When memory_failure() is called for a already hwpoisoned pfn,
kill_accessing_process() will be called to kill current task. However, if
the vma of the accessing vaddr is VM_PFNMAP, walk_page_range() will skip
the vma in walk_page_test() and return 0.

Before commit aaf99ac2ceb7 ("mm/hwpoison: do not send SIGBUS to processes
with recovered clean pages"), kill_accessing_process() will return EFAULT.
For x86, the current task will be killed in kill_me_maybe().

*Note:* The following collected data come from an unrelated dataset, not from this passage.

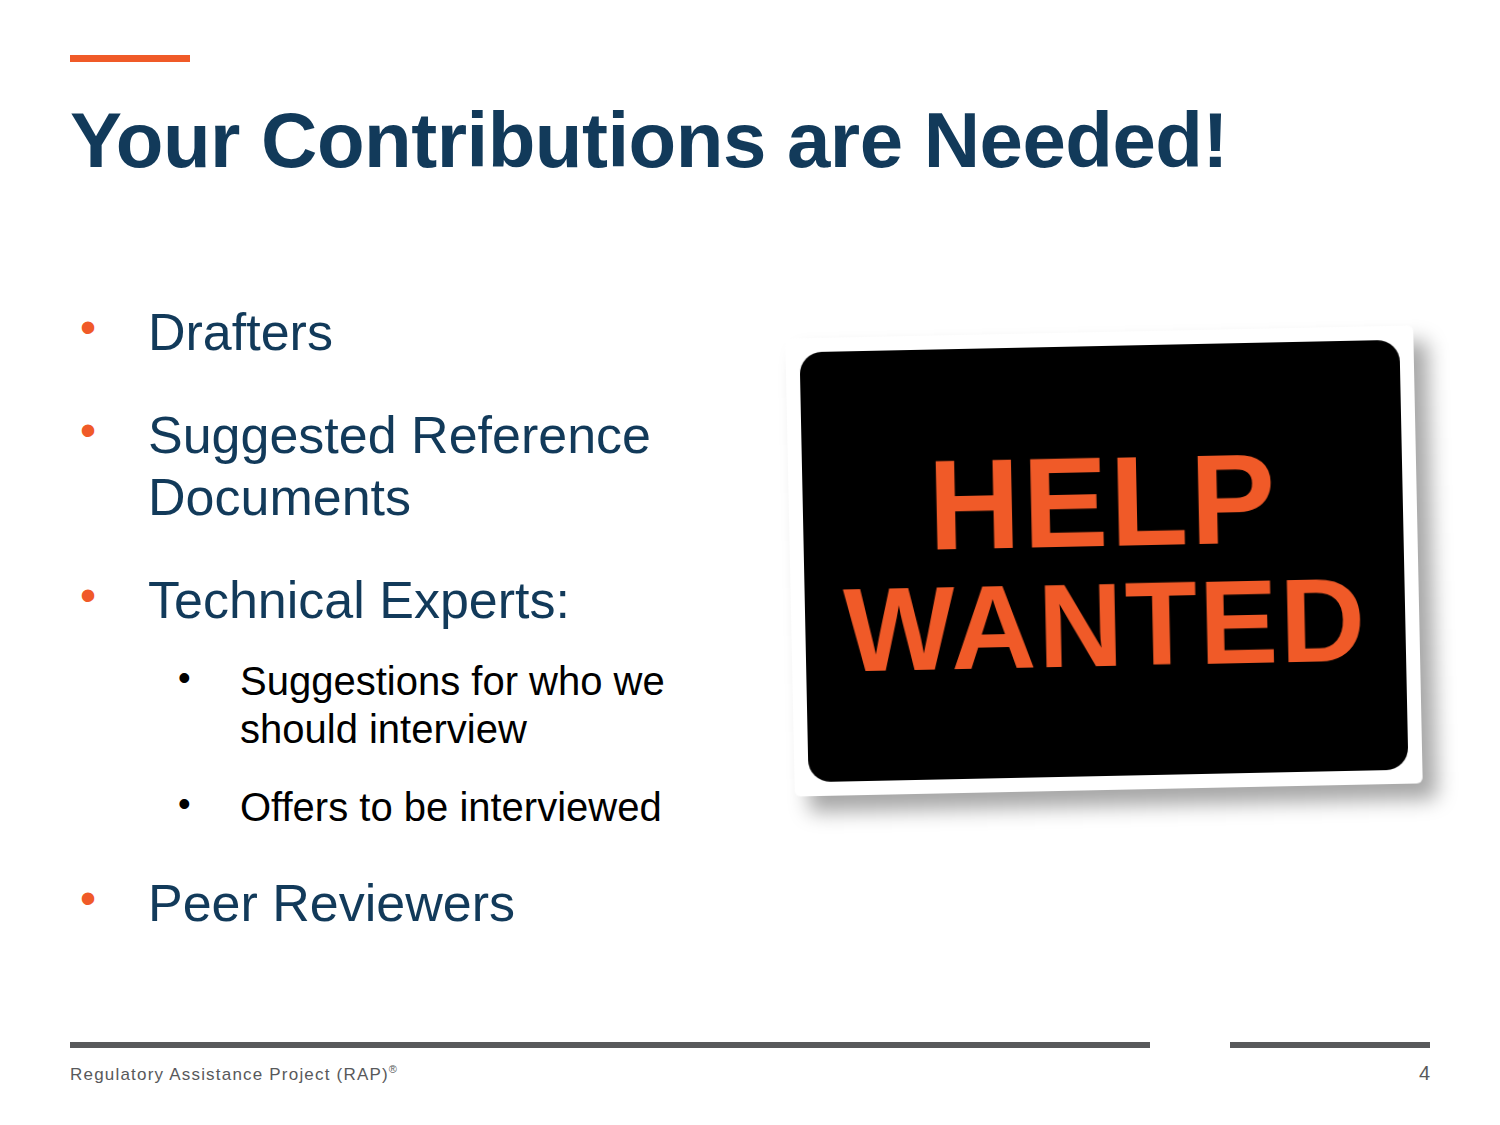Your Contributions are Needed!
Drafters
Suggested Reference Documents
Technical Experts:
Suggestions for who we should interview
Offers to be interviewed
Peer Reviewers
HELP WANTED
Regulatory Assistance Project (RAP)®
4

However, after this commit, kill_accessing_process() simplies return 0,
that means UCE is handled properly, but it doesn't actually. In such case,
the user task will trigger UCE infinitely.

To fix it, add .test_walk callback for hwpoison_walk_ops to scan all vmas.

Fixes: aaf99ac2ceb7 ("mm/hwpoison: do not send SIGBUS to processes with recovered clean pages")
Signed-off-by: Jinjiang Tu <tujinjiang@huawei.com>
---
 mm/memory-failure.c | 7 +++++++
 1 file changed, 7 insertions(+)

diff --git a/mm/memory-failure.c b/mm/memory-failure.c
index b91a33fb6c69..66b0c359d447 100644
--- a/mm/memory-failure.c
+++ b/mm/memory-failure.c
@@ -847,9 +847,16 @@ static int hwpoison_hugetlb_range(pte_t *ptep, unsigned long hmask,
 #define hwpoison_hugetlb_range	NULL
 #endif

+static int hwpoison_test_walk(unsigned long start, unsigned long end,
+			     struct mm_walk *walk)
+{
+	return 0;
+}
+
 static const struct mm_walk_ops hwpoison_walk_ops = {
 	.pmd_entry = hwpoison_pte_range,
 	.hugetlb_entry = hwpoison_hugetlb_range,
+	.test_walk = hwpoison_test_walk,
 	.walk_lock = PGWALK_RDLOCK,
 };

-- 
2.43.0

^ permalink raw reply related	[flat|nested] 10+ messages in thread

* Re: [PATCH] mm/memory-failure: fix infinite UCE for VM_PFNMAP pfn
  2025-08-06  2:05 [PATCH] mm/memory-failure: fix infinite UCE for VM_PFNMAP pfn Jinjiang Tu
@ 2025-08-06  3:05 ` Miaohe Lin
  2025-08-06  3:24   ` Jinjiang Tu
  2025-08-06 12:39 ` David Hildenbrand
  1 sibling, 1 reply; 10+ messages in thread
From: Miaohe Lin @ 2025-08-06  3:05 UTC (permalink / raw)
  To: Jinjiang Tu
  Cc: wangkefeng.wang, nao.horiguchi, akpm, xueshuai, david, ziy,
	osalvador, linux-mm

On 2025/8/6 10:05, Jinjiang Tu wrote:
> When memory_failure() is called for a already hwpoisoned pfn,
> kill_accessing_process() will be called to kill current task. However, if

Thanks for your patch.

> the vma of the accessing vaddr is VM_PFNMAP, walk_page_range() will skip
> the vma in walk_page_test() and return 0.
> 
> Before commit aaf99ac2ceb7 ("mm/hwpoison: do not send SIGBUS to processes
> with recovered clean pages"), kill_accessing_process() will return EFAULT.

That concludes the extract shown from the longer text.